• **OBJECTIVE**
Can you format every item below as a JSON list of strings, one string per line, with blank lines dropped and the pictures left out?

• **TASK INPUTS**
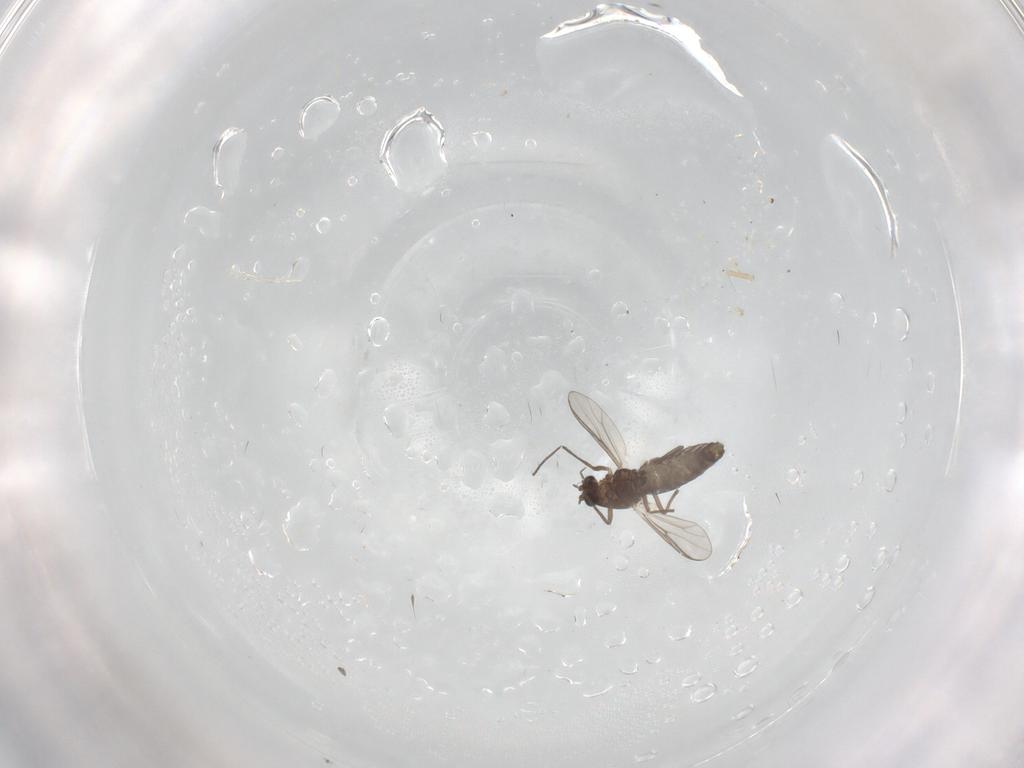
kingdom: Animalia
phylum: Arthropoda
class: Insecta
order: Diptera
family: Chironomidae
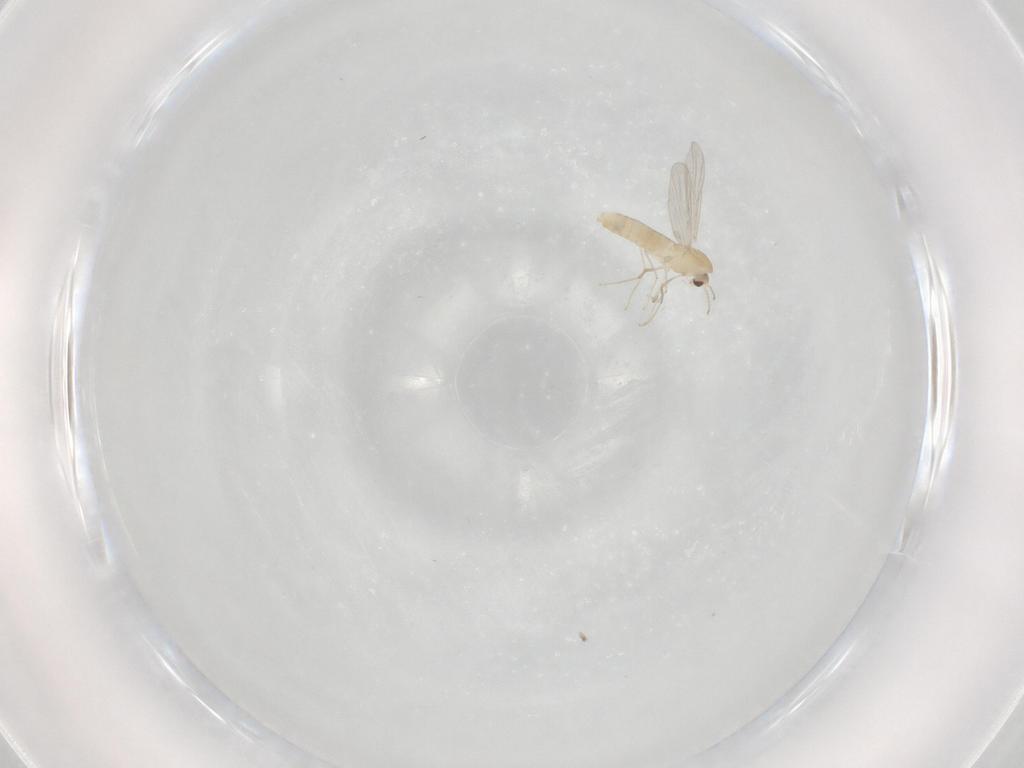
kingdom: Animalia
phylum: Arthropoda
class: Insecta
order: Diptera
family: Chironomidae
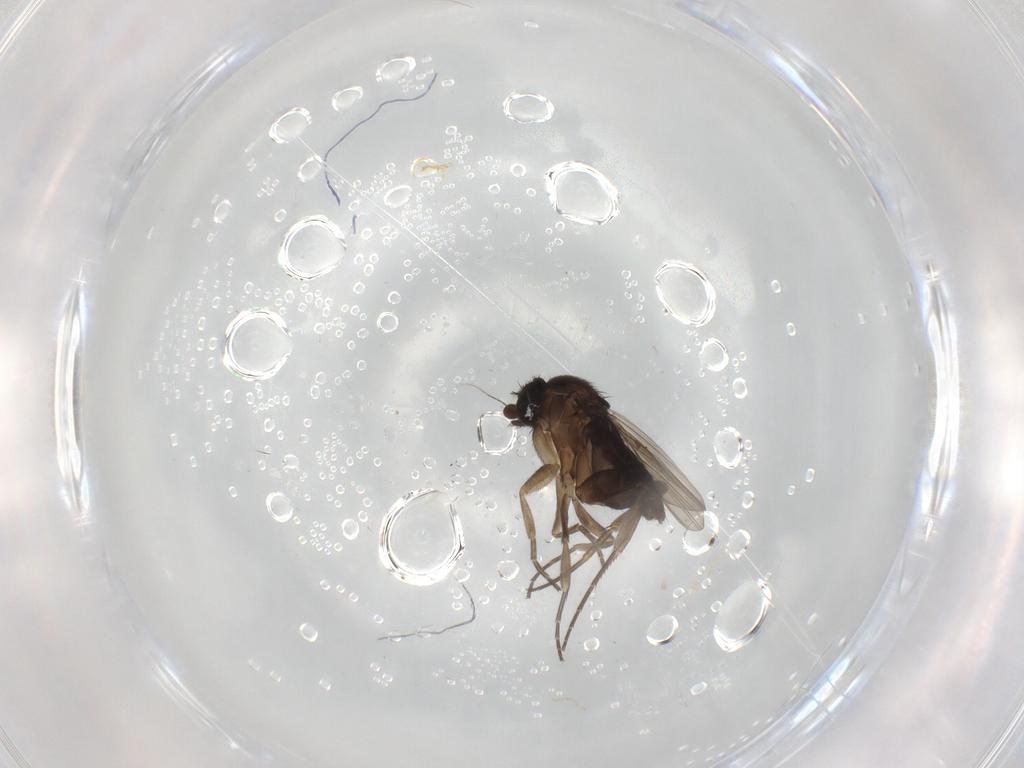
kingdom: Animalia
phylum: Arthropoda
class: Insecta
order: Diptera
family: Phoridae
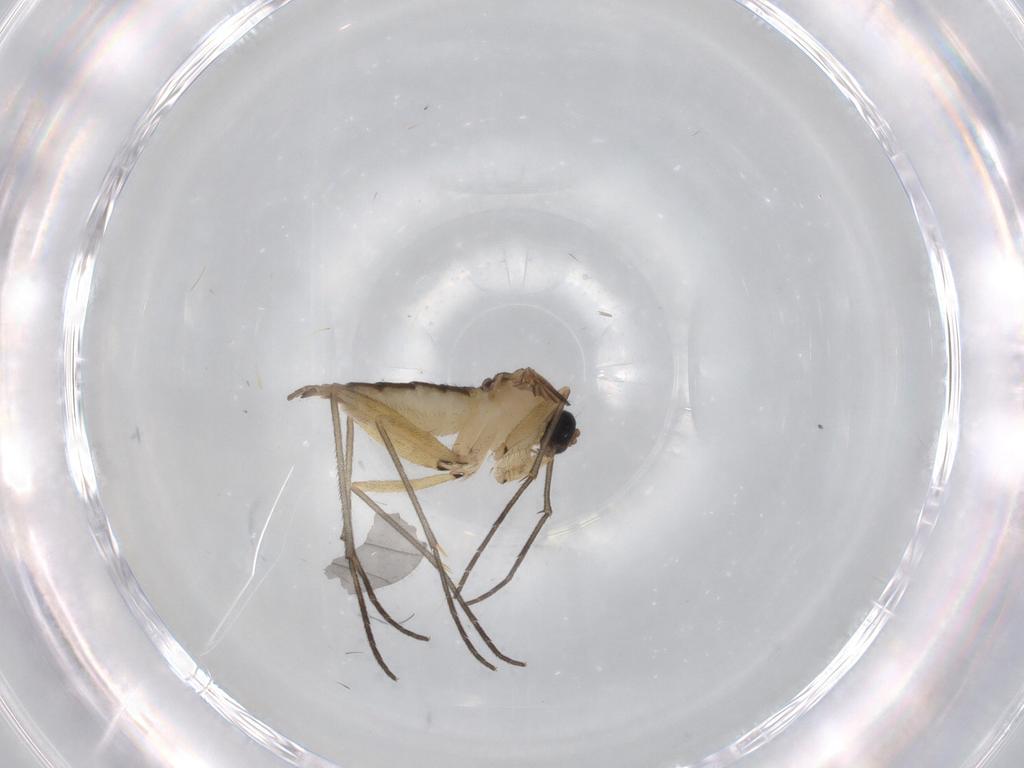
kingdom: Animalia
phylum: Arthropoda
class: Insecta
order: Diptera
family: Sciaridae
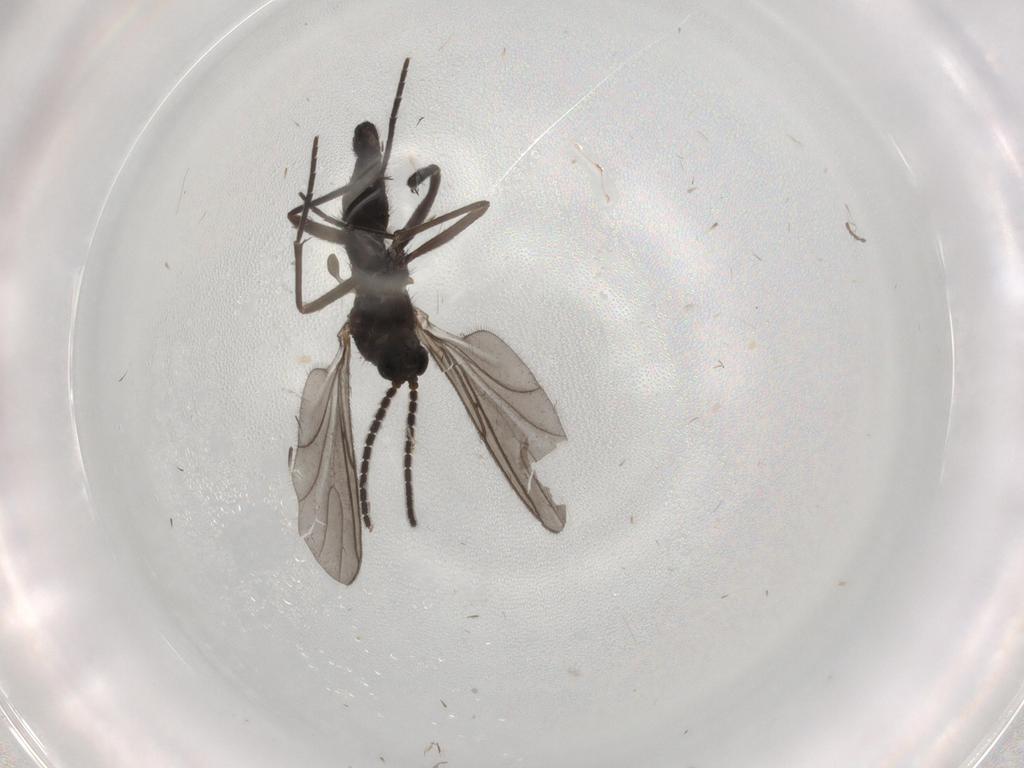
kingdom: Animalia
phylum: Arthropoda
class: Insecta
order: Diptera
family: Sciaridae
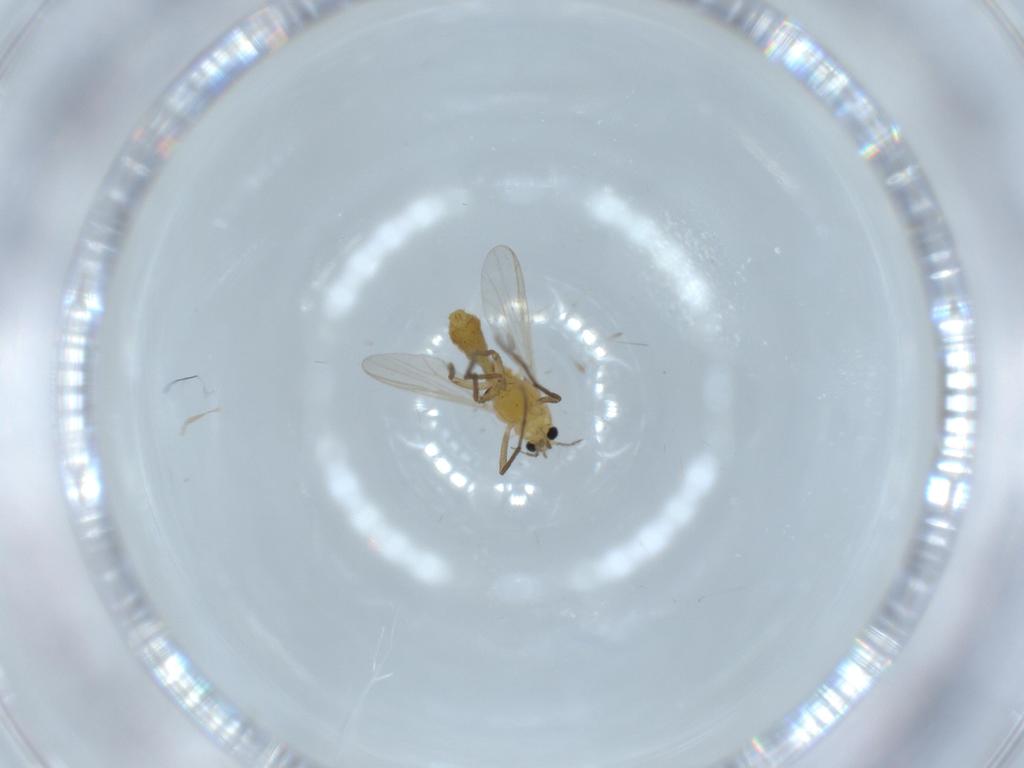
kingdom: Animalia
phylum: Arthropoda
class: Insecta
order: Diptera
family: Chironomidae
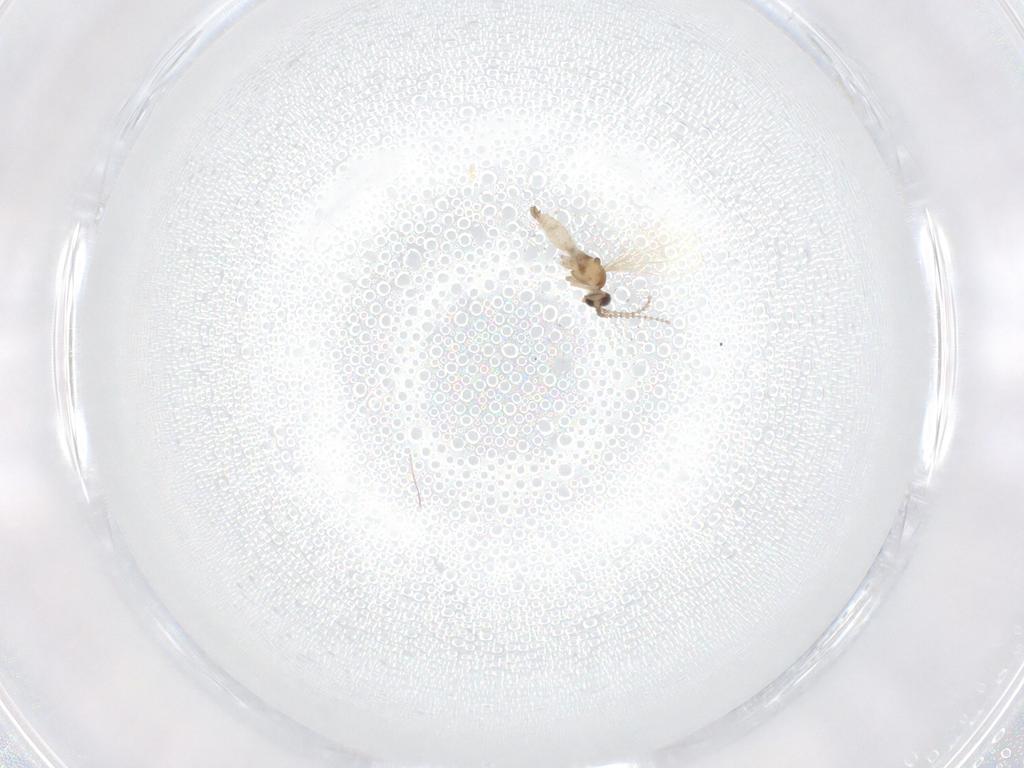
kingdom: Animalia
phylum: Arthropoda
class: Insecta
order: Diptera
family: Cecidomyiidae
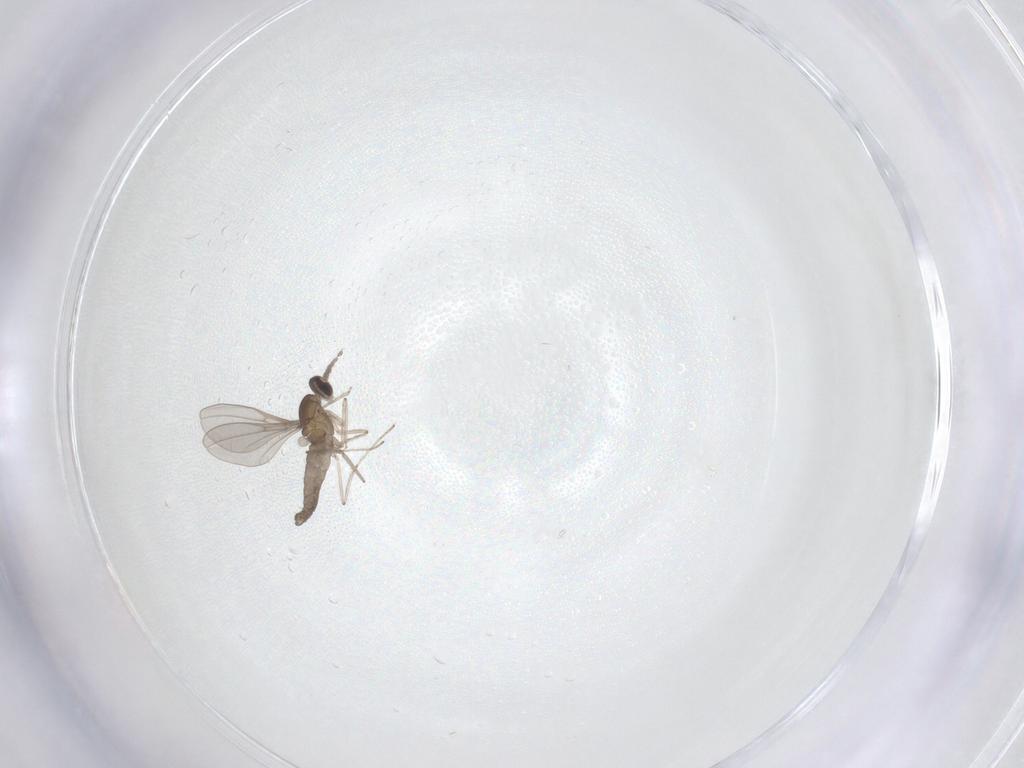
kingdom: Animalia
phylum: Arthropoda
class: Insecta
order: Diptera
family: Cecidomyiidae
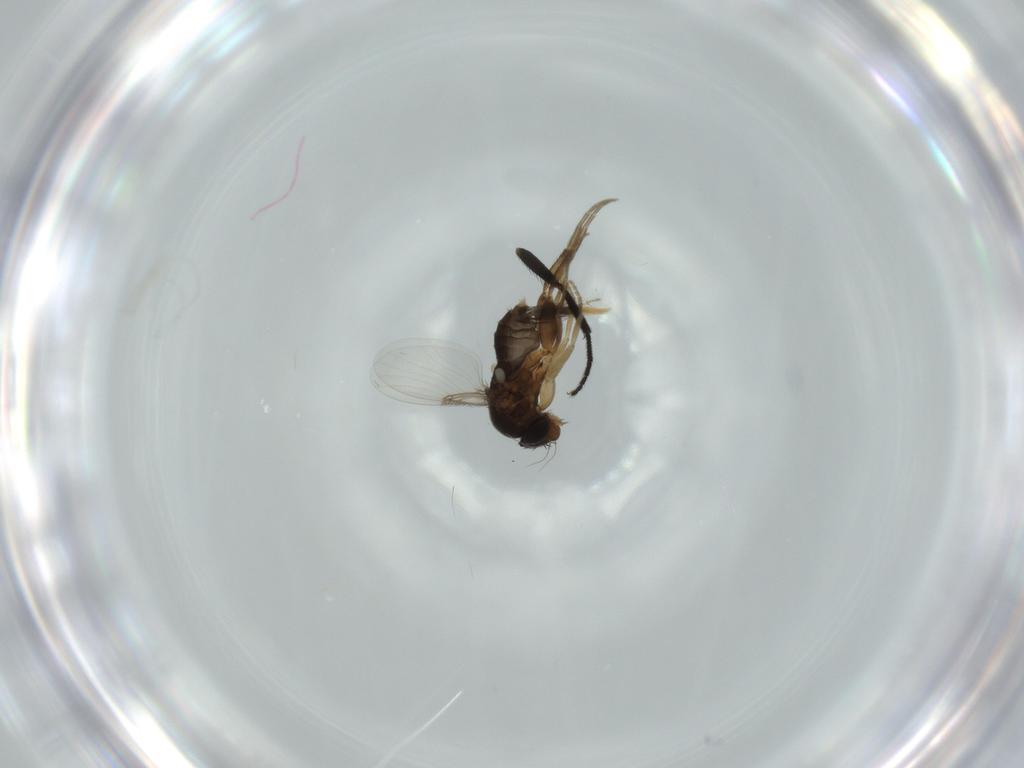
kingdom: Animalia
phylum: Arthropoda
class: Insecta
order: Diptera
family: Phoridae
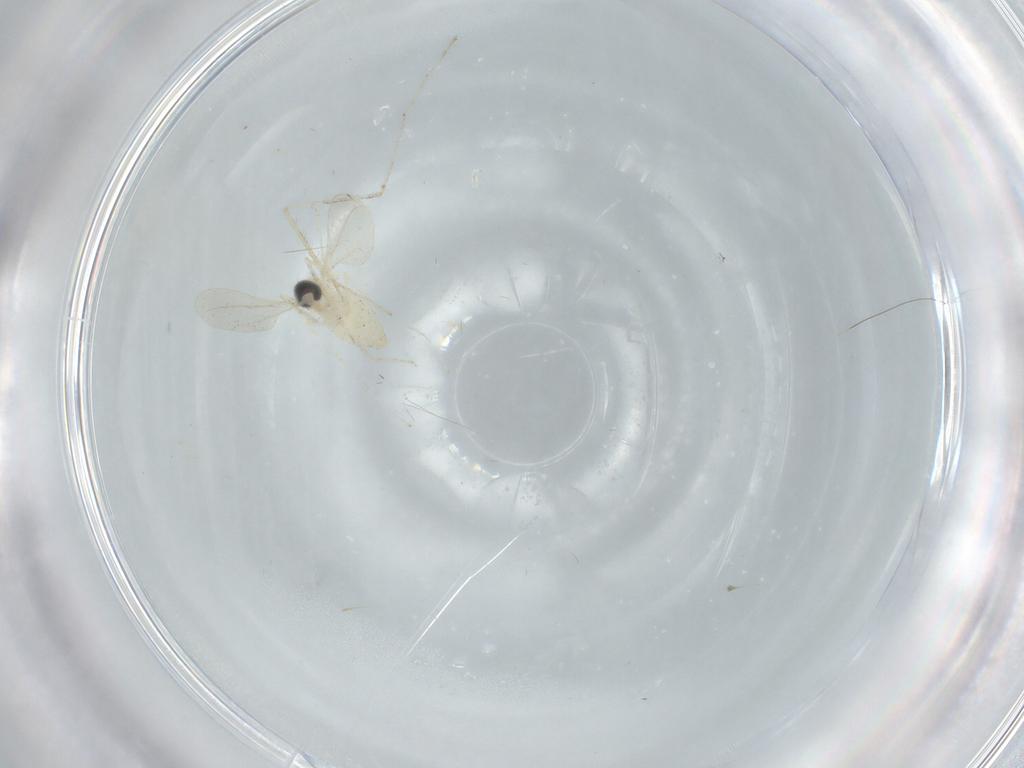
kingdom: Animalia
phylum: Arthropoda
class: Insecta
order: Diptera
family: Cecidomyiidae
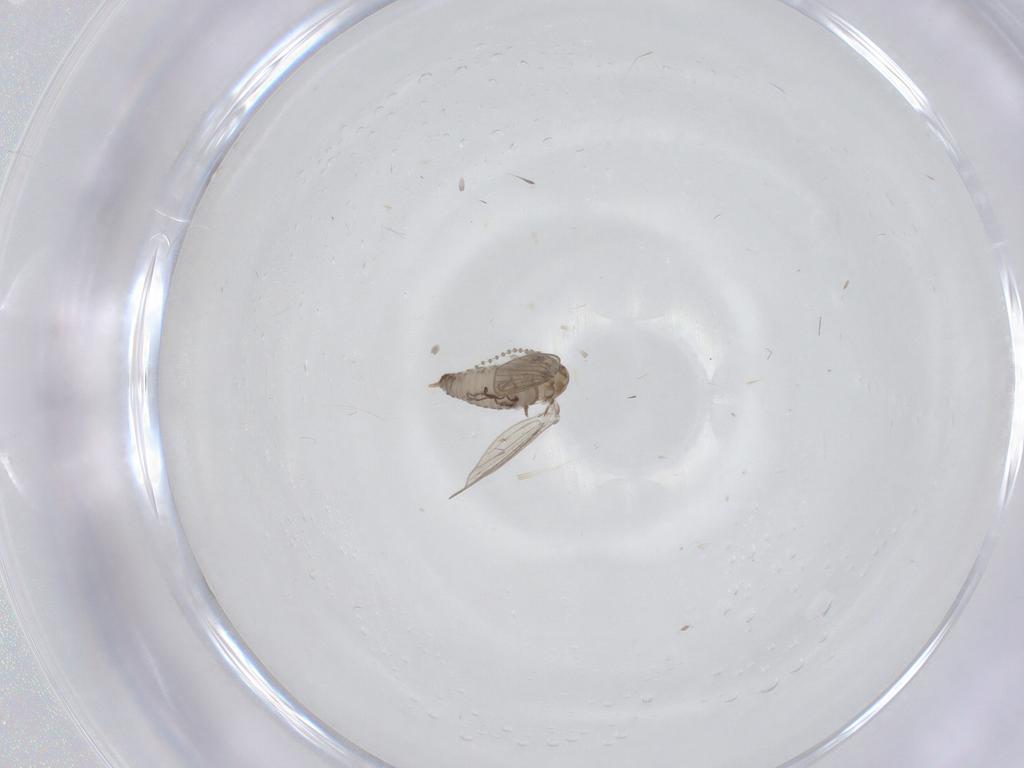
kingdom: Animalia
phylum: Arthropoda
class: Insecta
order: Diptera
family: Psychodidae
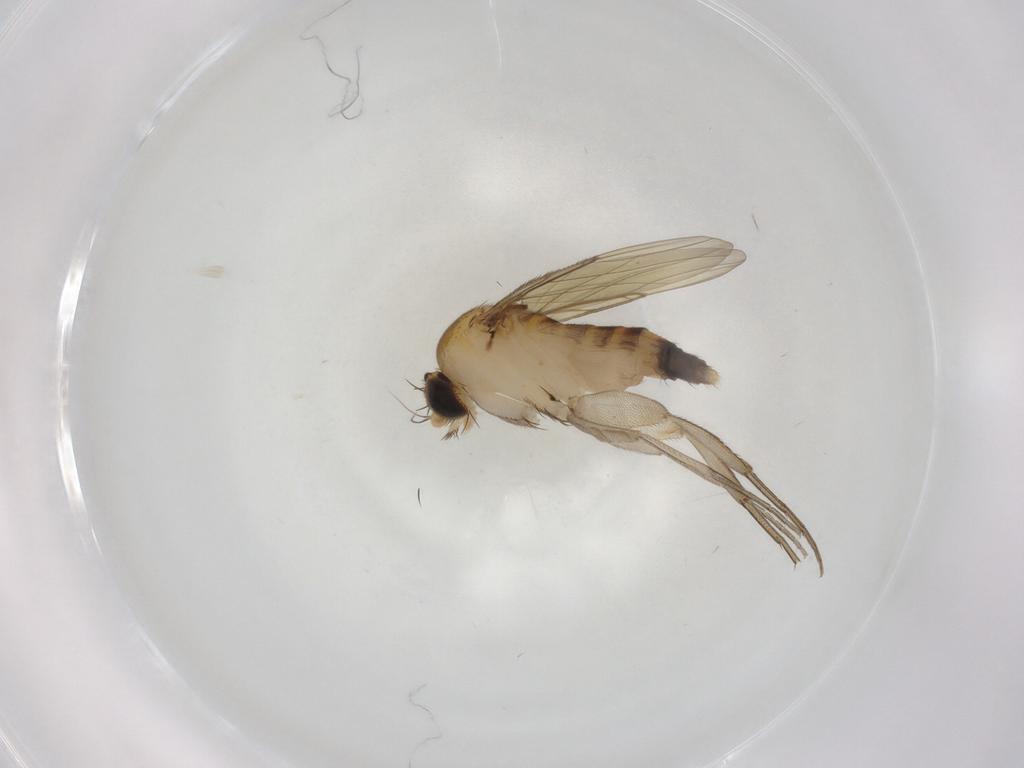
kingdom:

• **TASK ANSWER**
[
  "kingdom: Animalia",
  "phylum: Arthropoda",
  "class: Insecta",
  "order: Diptera",
  "family: Chironomidae",
  "kingdom: Animalia",
  "phylum: Arthropoda",
  "class: Insecta",
  "order: Diptera",
  "family: Chironomidae",
  "kingdom: Animalia",
  "phylum: Arthropoda",
  "class: Insecta",
  "order: Diptera",
  "family: Phoridae",
  "kingdom: Animalia",
  "phylum: Arthropoda",
  "class: Insecta",
  "order: Diptera",
  "family: Sciaridae",
  "kingdom: Animalia",
  "phylum: Arthropoda",
  "class: Insecta",
  "order: Diptera",
  "family: Sciaridae",
  "kingdom: Animalia",
  "phylum: Arthropoda",
  "class: Insecta",
  "order: Diptera",
  "family: Chironomidae",
  "kingdom: Animalia",
  "phylum: Arthropoda",
  "class: Insecta",
  "order: Diptera",
  "family: Cecidomyiidae",
  "kingdom: Animalia",
  "phylum: Arthropoda",
  "class: Insecta",
  "order: Diptera",
  "family: Cecidomyiidae",
  "kingdom: Animalia",
  "phylum: Arthropoda",
  "class: Insecta",
  "order: Diptera",
  "family: Phoridae",
  "kingdom: Animalia",
  "phylum: Arthropoda",
  "class: Insecta",
  "order: Diptera",
  "family: Cecidomyiidae",
  "kingdom: Animalia",
  "phylum: Arthropoda",
  "class: Insecta",
  "order: Diptera",
  "family: Psychodidae",
  "kingdom:"
]